The Seara Brazilian value-added business covering all proteins posted a strong recovery, with net sales of $8.8b up 6pc, and adjusted EBITDA of $1.5b, up 322pc. This performance reflected gains from the commercial and operational improvements made throughout the year – although JBS still sees room for improvement, particularly in pricing, product mix, and premium categories.

“Our geographic and protein diversification also allowed us to benefit from the favourable cattle cycles in Australia and Brazil, even as margins in the US remained under pressure due to the region’s cattle dynamics,” Mr Tomazoni said.

Given the company’s strong cash position and low leverage, JBS has proposed a dividend of US35c/share, to be paid following shareholder approval.

US stock market listing

Mr Tomazoni also provided an update on JBS’s proposed dual public listing, in the US and Brazil.

“We remain focused on unlocking long-term value through the dual listing of our shares in Brazil and the US,” he said.

“This initiative will strengthen our corporate governance and expand our investor base, attracting institutional investors with significant capital allocation capabilities.
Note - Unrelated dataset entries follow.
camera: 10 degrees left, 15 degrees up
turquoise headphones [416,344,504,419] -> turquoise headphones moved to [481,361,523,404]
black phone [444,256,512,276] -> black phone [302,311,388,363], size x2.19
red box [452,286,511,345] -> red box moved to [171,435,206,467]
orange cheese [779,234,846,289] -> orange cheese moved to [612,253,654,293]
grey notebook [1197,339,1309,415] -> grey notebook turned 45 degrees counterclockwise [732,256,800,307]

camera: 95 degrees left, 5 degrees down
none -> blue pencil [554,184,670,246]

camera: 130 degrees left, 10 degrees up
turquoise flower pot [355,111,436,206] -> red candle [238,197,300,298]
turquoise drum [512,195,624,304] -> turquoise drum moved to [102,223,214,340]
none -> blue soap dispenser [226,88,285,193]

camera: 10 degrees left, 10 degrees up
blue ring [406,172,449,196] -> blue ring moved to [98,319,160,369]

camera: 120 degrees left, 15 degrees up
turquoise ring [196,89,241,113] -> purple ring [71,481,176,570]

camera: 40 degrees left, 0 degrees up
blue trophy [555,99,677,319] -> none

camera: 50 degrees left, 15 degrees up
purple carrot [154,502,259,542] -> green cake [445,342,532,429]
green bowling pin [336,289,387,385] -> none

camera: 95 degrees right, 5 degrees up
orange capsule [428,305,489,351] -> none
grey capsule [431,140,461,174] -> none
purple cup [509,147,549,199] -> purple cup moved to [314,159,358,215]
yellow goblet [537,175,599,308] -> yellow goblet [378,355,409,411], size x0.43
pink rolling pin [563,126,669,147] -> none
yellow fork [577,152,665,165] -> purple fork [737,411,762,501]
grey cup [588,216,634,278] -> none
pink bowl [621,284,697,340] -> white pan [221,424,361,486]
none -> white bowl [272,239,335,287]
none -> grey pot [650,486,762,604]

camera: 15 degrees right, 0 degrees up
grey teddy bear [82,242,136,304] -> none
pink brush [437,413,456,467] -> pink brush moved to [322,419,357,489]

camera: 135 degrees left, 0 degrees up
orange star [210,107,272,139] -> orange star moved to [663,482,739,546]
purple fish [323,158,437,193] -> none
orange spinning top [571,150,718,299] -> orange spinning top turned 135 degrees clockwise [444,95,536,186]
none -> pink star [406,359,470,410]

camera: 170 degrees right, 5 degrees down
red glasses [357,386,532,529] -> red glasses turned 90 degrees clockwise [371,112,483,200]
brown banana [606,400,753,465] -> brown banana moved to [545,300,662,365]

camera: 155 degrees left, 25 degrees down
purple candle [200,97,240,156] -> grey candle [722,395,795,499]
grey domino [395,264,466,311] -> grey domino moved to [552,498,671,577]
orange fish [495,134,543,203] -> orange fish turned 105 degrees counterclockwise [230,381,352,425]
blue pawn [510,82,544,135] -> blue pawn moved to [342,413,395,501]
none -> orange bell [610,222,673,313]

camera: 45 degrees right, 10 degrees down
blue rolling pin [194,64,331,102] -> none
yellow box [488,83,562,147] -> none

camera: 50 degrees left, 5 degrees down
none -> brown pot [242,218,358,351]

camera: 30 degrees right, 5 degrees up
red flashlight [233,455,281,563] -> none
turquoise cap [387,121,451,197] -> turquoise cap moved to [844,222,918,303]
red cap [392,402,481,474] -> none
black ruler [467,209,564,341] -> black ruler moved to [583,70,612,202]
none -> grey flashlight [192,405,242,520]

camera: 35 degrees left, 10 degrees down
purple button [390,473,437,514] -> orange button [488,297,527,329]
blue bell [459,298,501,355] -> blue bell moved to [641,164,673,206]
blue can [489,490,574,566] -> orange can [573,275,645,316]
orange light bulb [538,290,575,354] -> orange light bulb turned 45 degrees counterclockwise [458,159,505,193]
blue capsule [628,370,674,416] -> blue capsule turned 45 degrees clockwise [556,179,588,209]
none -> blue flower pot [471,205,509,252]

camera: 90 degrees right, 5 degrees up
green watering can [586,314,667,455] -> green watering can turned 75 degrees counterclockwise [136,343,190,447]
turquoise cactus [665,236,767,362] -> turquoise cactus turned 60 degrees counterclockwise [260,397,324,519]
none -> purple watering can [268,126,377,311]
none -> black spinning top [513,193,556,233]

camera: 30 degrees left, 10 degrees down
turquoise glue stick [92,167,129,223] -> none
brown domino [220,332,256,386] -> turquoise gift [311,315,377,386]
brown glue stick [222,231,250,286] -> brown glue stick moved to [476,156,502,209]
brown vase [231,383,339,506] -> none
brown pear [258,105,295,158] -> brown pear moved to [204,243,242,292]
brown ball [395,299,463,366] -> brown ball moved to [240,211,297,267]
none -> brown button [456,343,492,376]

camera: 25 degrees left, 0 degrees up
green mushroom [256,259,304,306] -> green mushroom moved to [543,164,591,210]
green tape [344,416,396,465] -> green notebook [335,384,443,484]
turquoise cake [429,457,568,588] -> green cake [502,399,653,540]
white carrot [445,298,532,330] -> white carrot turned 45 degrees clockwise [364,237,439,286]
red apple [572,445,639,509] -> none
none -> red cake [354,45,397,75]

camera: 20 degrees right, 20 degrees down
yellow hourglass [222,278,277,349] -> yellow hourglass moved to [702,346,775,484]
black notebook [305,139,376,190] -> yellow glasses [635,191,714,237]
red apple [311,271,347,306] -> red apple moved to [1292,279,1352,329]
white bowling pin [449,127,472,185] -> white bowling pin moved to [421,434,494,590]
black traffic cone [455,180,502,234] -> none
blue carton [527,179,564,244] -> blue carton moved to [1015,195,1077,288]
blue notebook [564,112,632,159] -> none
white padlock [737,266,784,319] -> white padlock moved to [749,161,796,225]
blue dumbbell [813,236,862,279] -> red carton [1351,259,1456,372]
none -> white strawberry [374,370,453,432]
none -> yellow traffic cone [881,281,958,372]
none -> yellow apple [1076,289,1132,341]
We firmly believe this move will drive lasting value for our shareholders, team-members, and areas around the world where we operate.”

Innovation

Mr Tomazoni said the company’s global diversification strategy remained intact, supported by continuous investment in innovation and brand development, allowing it to build a more resilient and higher-value portfolio.

“We’re also advancing in research and biotechnology to develop innovative products and solutions that enhance the productivity of our portfolio and support the development of alternative proteins,” he said.

In Brazil, JBS is building a Biotech Innovation Centre, a new hub for biotechnology research and development.

Earlier this year, the company entered the egg category for the first time, through the acquisition of a 50pc stake in Mantiqueira, the largest table egg producer in South America.

The company also plans to spend US$200m to upgrade two of its largest beef processing facilities in the US, aiming to enhance efficiency and add value.

Investment plans are also rolling out in Nigeria, one of the fastest-growing populations in the world, expected to reach 400 million by 2050, up from 250 million today. In partnership with the Nigerian government and local entrepreneurs, JBS is developing sustainable local supply chains to expand food production.

“Our goal is to support the country in its efforts to combat food insecurity,” Mr Tomazoni said.

Cost of Goods Sold

JBS’s quarterly financials provide a handy Cost of Goods Sold (CoGS) breakdown for each division. The table below plots CoGS for the fourth quarter ended December, providing a handy comparison from region to region.

As the table shows, raw material cost (expressed as a percentage of overall COGS) was 88.9pc in the company’s US Beef division, 77.3pc in Australia (all species, not just beef), and 89.4pc in Brazil. The US number is only likely to go higher, as US cattle prices surge to dizzy limits due to the herd reduction now at 60 year lows.

Labour cost as a percentage of COGS was 6.4pc in the US beef division, 15.2pc in Australia (almost two and a half times as high), and just 4.4pc in Brazil.